TASK PROMPT
Pull out every line below that contains the word "qualquer".

^^^^^^^^

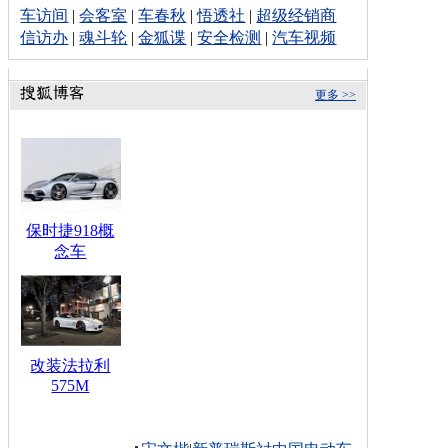
车访间
|
会客室
|
车春秋
|
悟透社
|
超级经销商
信访办
|
魂斗轮
|
金狐谍
|
安全检测
|
汽车视频
更多 >>
保时捷918概
念车
改装法拉利
575M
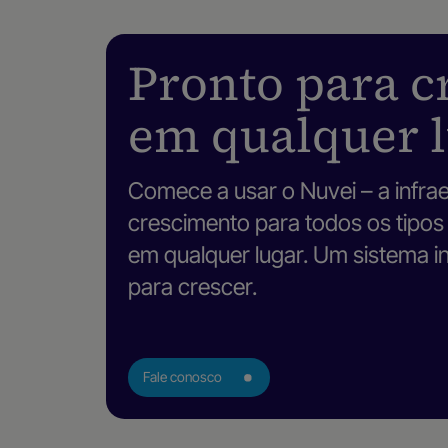
Pronto para c
em qualquer l
Comece a usar o Nuvei – a infrae
crescimento para todos os tipo
em qualquer lugar. Um sistema int
para crescer.
Fale conosco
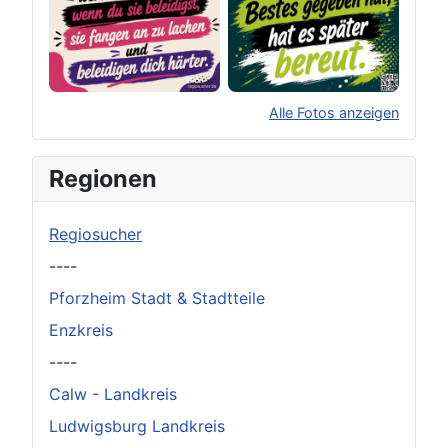
Alle Fotos anzeigen
×
Original herunterladen
Regionen
Regiosucher
----
Pforzheim Stadt & Stadtteile
Enzkreis
----
Calw - Landkreis
Ludwigsburg Landkreis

^^^^^^^^

ANSWER SPACE
em qualquer l
em qualquer lugar. Um sistema int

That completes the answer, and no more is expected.